How to Enjoy the Eclipse in Freddy Beach

How to Enjoy the Eclipse in Freddy Beach

Partial Eclipse of the Heart???

 

Today will see a rare event occur in Fredericton and around the world…literally. A solar eclipse is happening today in the skies above Freddy Beach. The skies will begin to darken at about 2:45 this afternoon across New Brunswick as the province experiences a partial eclipse of the sun. The eclipse then peaks at 3:37pm and ends at 4:53pm.

It is the first time we have had a total eclipse in North America in about four decades and we’ll be getting a partial eclipse here and we haven’t really had a good one here in the last 17 or 18 years. Fred-E-Scene has compiled some information and events in Fredericton concerning the celestial event.

What Are Solar Eclipses?

 

A solar eclipse is a spectacular sight and a rare astronomical event. Each one is only visible from a limited area.

An eclipse of the Sun happens when the New Moon moves between the Sun and Earth, blocking out the Sun’s rays and casting a shadow on parts of Earth.

The Moon’s shadow is not big enough to engulf the entire planet, so the shadow is always limited to a certain area (see map illustrations below). This area changes during the course of the eclipse because the Moon and Earth are in constant motion: Earth continuously rotates around its axis while it orbits the Sun, and the Moon orbits Earth. This is why solar eclipses seem to travel from one place to another

Types of Solar Eclipses

There are 4 different types of solar eclipses. How much of the Sun’s disk is eclipsed, the eclipse magnitude, depends on which part of the Moon’s shadow falls on Earth.
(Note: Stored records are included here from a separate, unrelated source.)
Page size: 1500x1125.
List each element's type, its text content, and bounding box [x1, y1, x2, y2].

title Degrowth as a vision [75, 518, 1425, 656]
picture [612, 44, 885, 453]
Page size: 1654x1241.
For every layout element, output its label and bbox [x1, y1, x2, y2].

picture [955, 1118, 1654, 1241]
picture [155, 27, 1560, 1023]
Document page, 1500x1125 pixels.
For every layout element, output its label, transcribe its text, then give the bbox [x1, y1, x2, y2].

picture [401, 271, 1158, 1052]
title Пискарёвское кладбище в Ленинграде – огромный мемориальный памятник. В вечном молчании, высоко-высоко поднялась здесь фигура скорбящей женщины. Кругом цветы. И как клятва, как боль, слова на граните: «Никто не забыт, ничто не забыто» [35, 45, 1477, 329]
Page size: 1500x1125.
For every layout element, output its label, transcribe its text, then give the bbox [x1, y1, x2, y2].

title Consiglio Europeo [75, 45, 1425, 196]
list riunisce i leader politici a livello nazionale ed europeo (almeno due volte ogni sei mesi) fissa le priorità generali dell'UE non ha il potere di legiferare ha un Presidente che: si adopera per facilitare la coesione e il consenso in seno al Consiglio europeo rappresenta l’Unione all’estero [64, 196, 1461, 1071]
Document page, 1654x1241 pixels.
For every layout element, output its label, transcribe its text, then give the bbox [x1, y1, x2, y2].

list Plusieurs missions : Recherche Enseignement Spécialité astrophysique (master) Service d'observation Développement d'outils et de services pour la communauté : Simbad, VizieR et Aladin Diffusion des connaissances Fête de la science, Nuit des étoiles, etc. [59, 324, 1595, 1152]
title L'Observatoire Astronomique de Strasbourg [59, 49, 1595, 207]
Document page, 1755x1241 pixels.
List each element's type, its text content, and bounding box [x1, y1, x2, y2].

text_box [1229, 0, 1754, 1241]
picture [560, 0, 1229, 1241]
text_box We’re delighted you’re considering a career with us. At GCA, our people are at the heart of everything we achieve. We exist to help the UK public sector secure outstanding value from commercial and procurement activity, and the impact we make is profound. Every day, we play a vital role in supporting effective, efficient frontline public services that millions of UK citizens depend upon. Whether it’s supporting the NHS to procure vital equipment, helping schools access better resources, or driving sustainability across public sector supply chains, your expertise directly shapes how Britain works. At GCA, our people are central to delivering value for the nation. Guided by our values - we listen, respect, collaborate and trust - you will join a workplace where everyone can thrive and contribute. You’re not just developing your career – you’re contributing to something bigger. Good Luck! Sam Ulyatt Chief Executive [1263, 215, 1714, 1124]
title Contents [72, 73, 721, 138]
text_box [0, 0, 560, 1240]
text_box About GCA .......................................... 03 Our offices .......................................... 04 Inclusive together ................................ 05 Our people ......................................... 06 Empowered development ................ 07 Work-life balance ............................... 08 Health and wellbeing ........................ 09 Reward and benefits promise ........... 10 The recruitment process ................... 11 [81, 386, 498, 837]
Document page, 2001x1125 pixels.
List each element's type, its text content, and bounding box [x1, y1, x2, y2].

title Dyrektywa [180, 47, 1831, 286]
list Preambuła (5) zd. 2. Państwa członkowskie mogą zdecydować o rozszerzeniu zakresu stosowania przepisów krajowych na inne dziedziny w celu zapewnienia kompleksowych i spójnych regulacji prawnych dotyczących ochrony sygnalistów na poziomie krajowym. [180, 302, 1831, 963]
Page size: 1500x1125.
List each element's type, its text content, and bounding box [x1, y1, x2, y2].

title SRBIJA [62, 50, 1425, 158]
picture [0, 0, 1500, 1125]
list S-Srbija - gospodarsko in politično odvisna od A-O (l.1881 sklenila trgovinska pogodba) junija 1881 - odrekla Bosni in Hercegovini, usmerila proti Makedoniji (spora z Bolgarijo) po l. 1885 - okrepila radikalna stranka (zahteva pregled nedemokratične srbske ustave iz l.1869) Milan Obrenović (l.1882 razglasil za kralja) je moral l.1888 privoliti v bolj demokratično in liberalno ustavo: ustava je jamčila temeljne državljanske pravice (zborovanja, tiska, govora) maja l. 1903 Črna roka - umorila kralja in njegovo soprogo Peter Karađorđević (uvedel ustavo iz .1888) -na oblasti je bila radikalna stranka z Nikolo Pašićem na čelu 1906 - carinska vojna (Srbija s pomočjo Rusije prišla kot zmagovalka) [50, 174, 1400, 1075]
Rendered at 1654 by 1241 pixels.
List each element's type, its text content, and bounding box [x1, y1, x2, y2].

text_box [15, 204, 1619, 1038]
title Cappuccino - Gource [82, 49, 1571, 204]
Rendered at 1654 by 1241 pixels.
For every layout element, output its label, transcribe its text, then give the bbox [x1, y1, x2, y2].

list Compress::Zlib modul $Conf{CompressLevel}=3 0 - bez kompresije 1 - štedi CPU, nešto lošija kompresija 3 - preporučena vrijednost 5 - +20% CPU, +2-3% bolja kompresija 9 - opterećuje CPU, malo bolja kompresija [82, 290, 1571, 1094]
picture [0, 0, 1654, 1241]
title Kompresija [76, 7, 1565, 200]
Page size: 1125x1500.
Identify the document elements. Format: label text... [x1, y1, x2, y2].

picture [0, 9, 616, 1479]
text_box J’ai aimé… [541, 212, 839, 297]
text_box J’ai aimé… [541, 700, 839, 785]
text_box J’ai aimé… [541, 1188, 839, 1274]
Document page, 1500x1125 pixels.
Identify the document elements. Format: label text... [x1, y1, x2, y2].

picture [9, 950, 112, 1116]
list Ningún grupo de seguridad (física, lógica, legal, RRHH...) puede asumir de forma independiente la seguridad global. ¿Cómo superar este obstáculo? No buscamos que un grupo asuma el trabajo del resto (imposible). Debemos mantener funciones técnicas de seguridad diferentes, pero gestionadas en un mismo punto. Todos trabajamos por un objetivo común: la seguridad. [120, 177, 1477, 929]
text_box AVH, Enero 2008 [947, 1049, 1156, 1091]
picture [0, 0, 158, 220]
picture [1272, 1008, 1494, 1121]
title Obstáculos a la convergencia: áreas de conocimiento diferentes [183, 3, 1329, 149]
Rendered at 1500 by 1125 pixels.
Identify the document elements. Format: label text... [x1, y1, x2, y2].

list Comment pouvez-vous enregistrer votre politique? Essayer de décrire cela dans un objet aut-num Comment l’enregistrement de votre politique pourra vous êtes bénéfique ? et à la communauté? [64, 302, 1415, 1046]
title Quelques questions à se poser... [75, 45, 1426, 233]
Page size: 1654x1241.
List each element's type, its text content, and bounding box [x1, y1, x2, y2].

  • Partial solar eclipses occur when the Moon only partly obscures the Sun’s disk and casts only its penumbra on Earth.
  • Annular solar eclipses take place when the Moon’s disk is not big enough to cover the entire disk of the Sun, and the Sun’s outer edges remain visible to form a ring of fire in the sky. An annular eclipse of the Sun takes place when the Moon is near apogee, and the Moon’s antumbra falls on Earth.
  • Total solar eclipses happen when the Moon completely covers the Sun, and it can only take place when the Moon is near perigee, the point of the Moon’s orbit closest to Earth. You can only see a total solar eclipse if you’re in the path where the Moon’s casts its darkest shadow, the umbra.
  • Hybrid Solar Eclipses, also known as annular-total eclipses, are the rarest type. They occur when the same eclipse changes from an annular to a total solar eclipse, and/or vice versa, along the eclipse’s path.

Solar Eclipses Mainly Look Partial

Solar eclipses are only visible from within the area on Earth where the Moon’s shadow falls, and the closer you are to the center of the shadow’s path, the bigger the eclipse looks.

Solar eclipses are usually named for their darkest, or maximum, point. The exception is the hybrid eclipse.

The darkest point of solar eclipses is only visible from a small area. In most places and for most of the duration, total, annular, and hybrid eclipses look like a partial solar eclipse.

Link: https://www.timeanddate.com/eclipse/solar-eclipse.html

Eclipse Viewing Safety

Viewing Events

Science East Science Centre
668 Brunswick St, Fredericton, NB
2:30PM – 5:00PM

Want to explore the eclipse in a fun, safe and informative way with family and friends? Visit Science East for Fredericton’s Eclipse Viewing Party Aug. 21st ! We’ll provide solar viewing glasses from the Royal Astronomical Society of Canada, fun facts & activities to learn more about this spectacular celestial phenomenon. Eclipse begins at 2:35pm, peaks at 3:37pm and ends at 4:53pm. Event is free with admission.

University of New Brunswick
UNB Power Plant Field
948 College Hill Rd, Fredericton, NB
2:00PM – 5:00PM

The public will be able to view the eclipse through a special solar-filtered telescope. A limited supply of solar viewers, provided the the Royal Astronomical Society of Canada, will be available for sharing amongst the spectators.

Hanwell Recreation Park
Hanwell, NB
2:30PM – 4:45PM

The public will be able to view the eclipse through a special solar-filtered telescope. A limited supply of solar viewers, provided the the Royal Astronomical Society of Canada, will be available for sharing amongst the spectators.